Trecho do texto:
★ ★ ★ ★ ★
Texto: Joaquim Ferreira


LA POINTE COURTE
FRANÇA;1955,77 MIN.
Elenco:Philippe Noiret, Silvia Monfort


"La Pointe Courte" é o primeiro filme de Agnés Varda. É uma história aparentemente simples: um casal em crise retorna para o pequeno vilarejo Pointe Courte, no litoral sul da França, no qual o marido viveu sua infância. Os dois passam por momentos de reflexão sobre seu relacionamento, ao mesmo tempo em que o cotidiano dos moradores, uma vila de pescadores, flui ao seu redor .
Com um roteiro meio improvisado e com atores sem diálogos predefinidos, o filme foi aclamado pela crítica no festival de Cannes de 1955 por seu retrato da vida comum dos trabalhadores, com luzes e cenários naturais como importantes elementos da qualidade técnica do filme.
Filmado em 1954, Agnes Varda admitiu na época que não tinha muita experiência,que não conhecia o cinema e que aprendia ao filmar. Contudo, foi auxiliada na montagem pelo jovem Alain Resnais e seu filme foi essencial para Godard e Truffaut fazerem suas estréias cinematográficas anos mais tarde
O ultimo filme de Agnès Varda , "Varda por Agnés" , de 2019, expõe seus processos de criação e revela sua experiência com o fazer cinematográfico. Nele, a diretora relembra sua iniciação no cinema com “La Pointe Courte" :
"Eu fiz esse filme sem experiência, sem nenhuma escola de cinema, nenhum trabalho anterior como assistente. O filme surgiu do nada. Eu tinha uma estrutura particular em mente. Eu queria combinar dois filmes com capítulos alternados Eu queria combinar dois filmes com capítulos alternados, como um livro de Faulkner que eu admirava: "As palmeiras selvagens". Eu alternaria seqüências de pescadores com seqüências de um casal. Duas histórias sem nada em comum, exceto a localização.É um confronto entre o privado e o social. É uma justaposição de duas abordagens para o mundo. Uma muito estilosa, com composição e diálogo.(...) E uma que parece mais com o neo-realismo italiano, embora eu ainda não tivesse visto esses filmes. Alain Resnais, que editou o filme, ensinou-me muito. Eu fiz outra coisa que não era habitual. Geralmente o som diminui quando as pessoas se afastam. Fica mais silencioso até você mal as ouvir. Decretei que o som permaneceria em primeiro plano. Então, enquanto eles conversam e vão embora, parece um diálogo de narração. No entanto, eles estão realmente falando. Está sincronizado. Mas o som permanece na frente. "
★ ★ ★ ★ ★
Instrução escrita 1: Transcreva sem alterações as linhas dos registros que vão da linha com "Manaus: 7:03 -> 7:05" até a linha com "Yerevan: 1:08 -> 1:03", incluindo as duas.
★ ★ ★ ★ ★
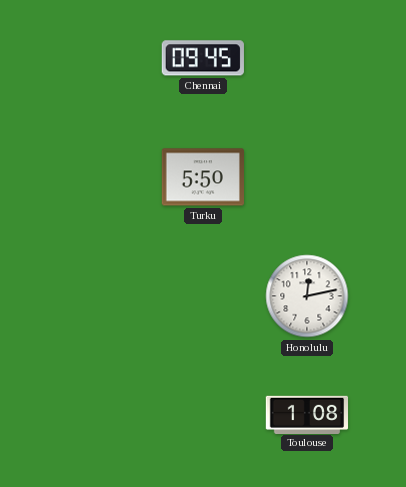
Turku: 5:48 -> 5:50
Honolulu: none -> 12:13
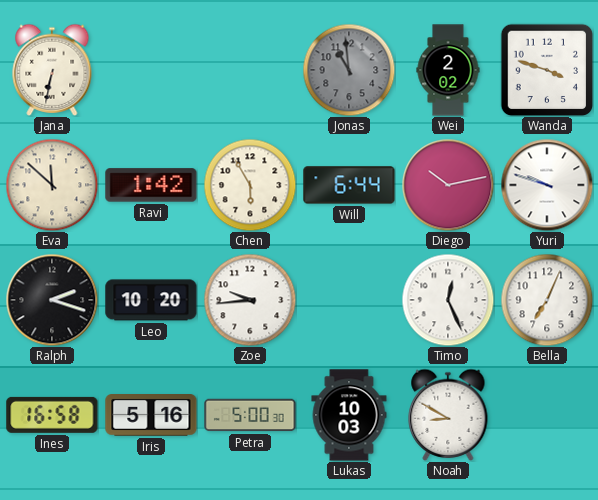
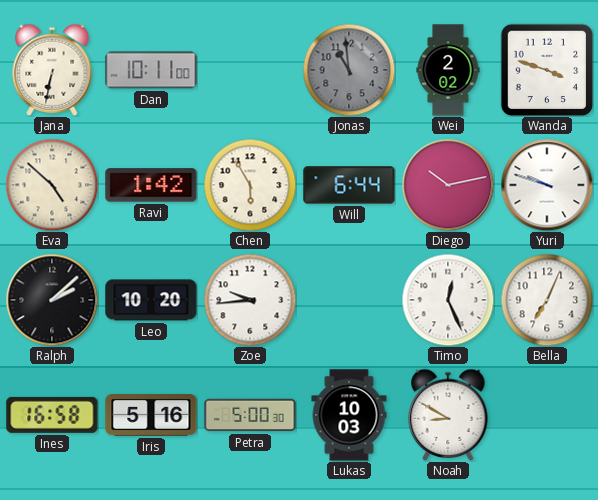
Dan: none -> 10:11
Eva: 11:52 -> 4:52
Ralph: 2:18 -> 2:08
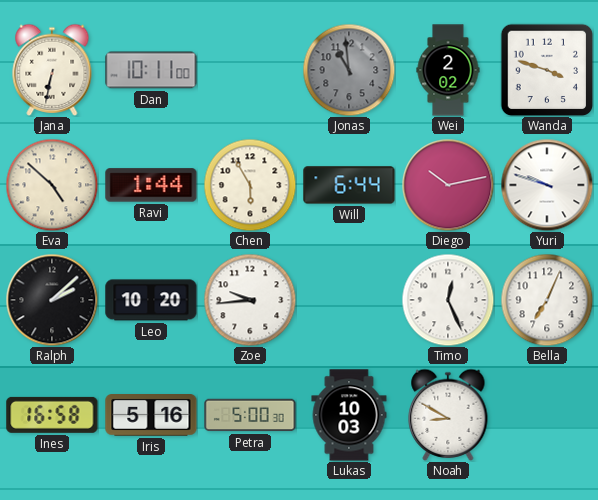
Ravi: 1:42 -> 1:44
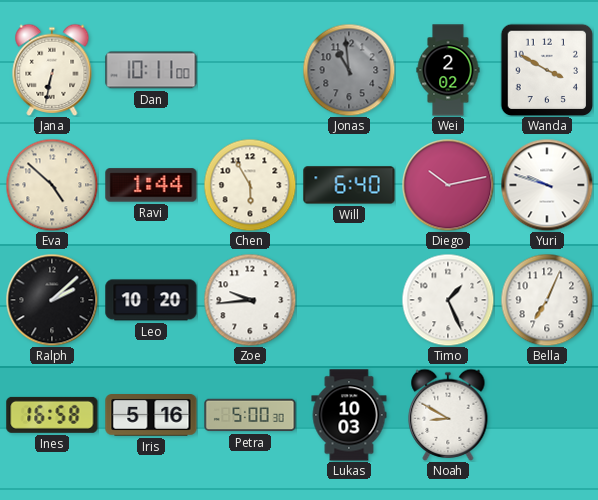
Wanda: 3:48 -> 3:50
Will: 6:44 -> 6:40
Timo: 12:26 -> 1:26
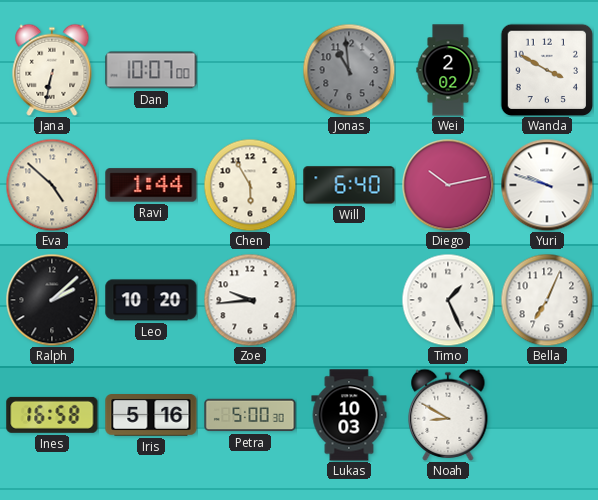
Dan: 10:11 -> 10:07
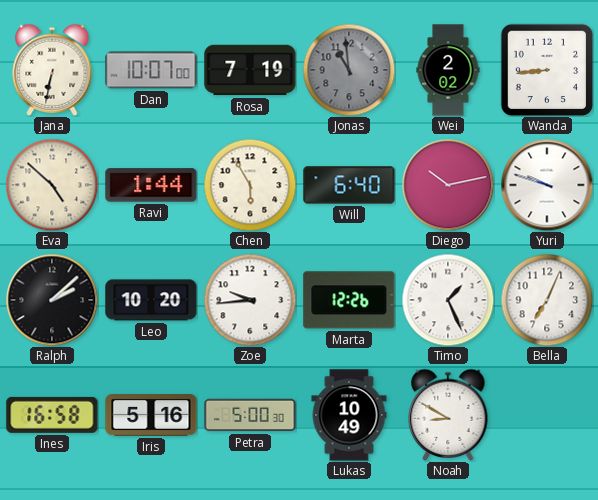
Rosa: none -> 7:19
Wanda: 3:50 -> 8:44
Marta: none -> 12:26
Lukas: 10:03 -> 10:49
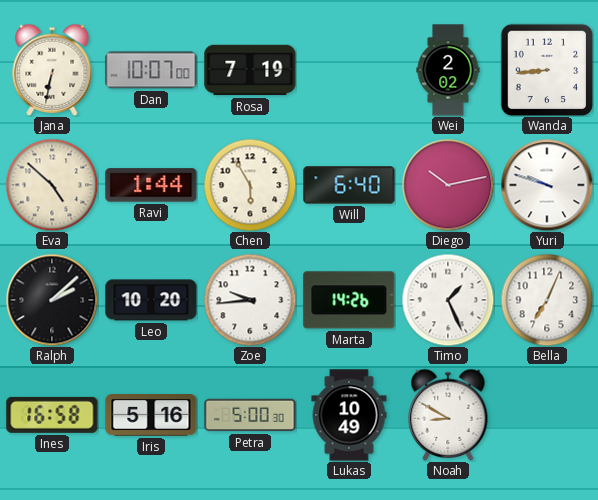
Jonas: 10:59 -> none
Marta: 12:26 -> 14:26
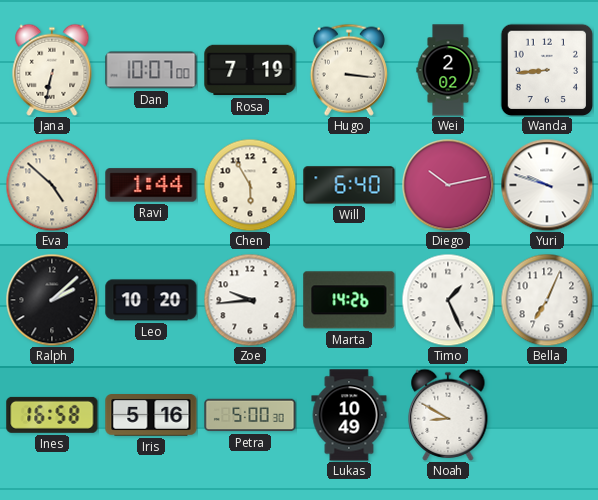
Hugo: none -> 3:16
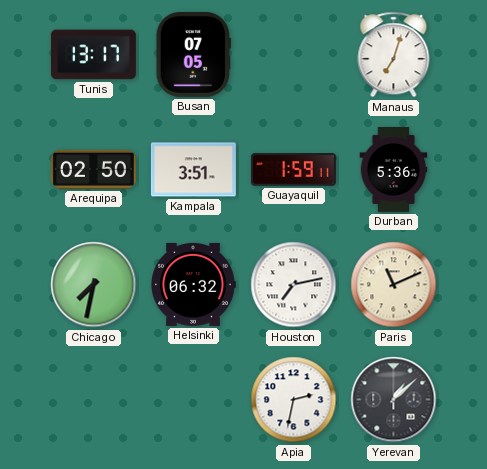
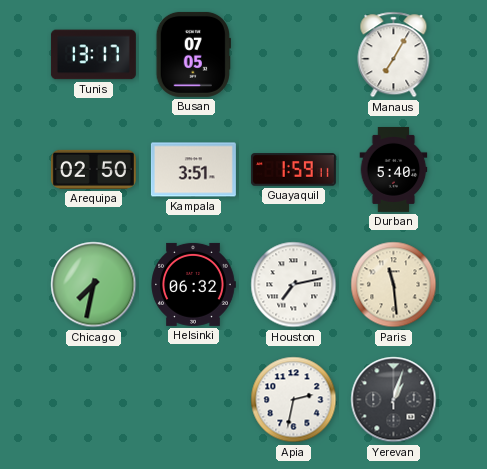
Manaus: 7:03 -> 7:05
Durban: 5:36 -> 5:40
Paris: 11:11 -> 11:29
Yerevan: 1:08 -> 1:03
★ ★ ★ ★ ★
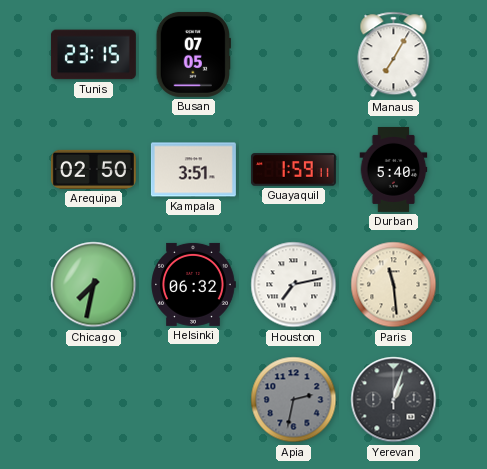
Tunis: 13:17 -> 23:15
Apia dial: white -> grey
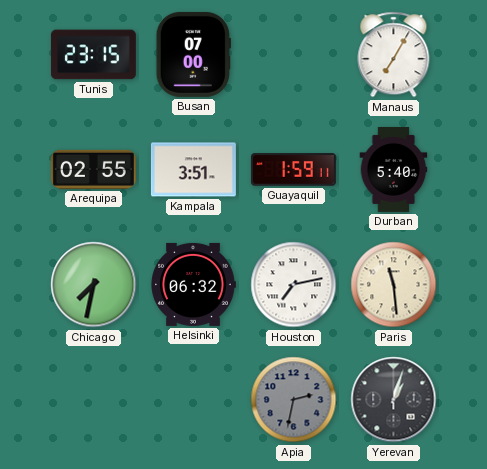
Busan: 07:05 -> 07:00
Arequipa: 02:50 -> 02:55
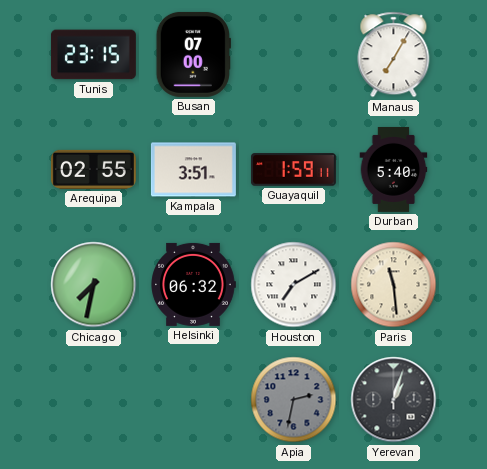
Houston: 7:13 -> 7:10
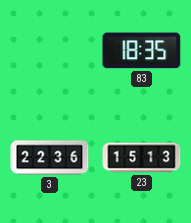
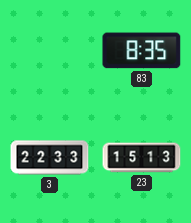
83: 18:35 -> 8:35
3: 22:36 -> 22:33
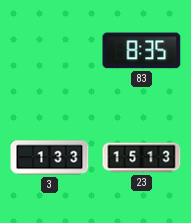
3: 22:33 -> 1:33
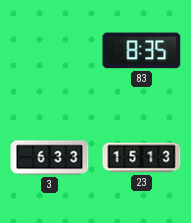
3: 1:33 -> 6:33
★ ★ ★ ★ ★
Instrução escrita 2:
Responda com base no texto sobre "La Pointe Courte":
(a) Em que ano o filme foi rodado?
(b) Quem ajudou Agnès Varda na montagem do filme?
(c) Qual livro de Faulkner a diretora cita como modelo para a estrutura do filme?

Resposta correta 1:
Manaus: 7:03 -> 7:05
Durban: 5:36 -> 5:40
Paris: 11:11 -> 11:29
Yerevan: 1:08 -> 1:03

Resposta correta 2:
(a) Em 1954.
(b) Alain Resnais.
(c) "As palmeiras selvagens".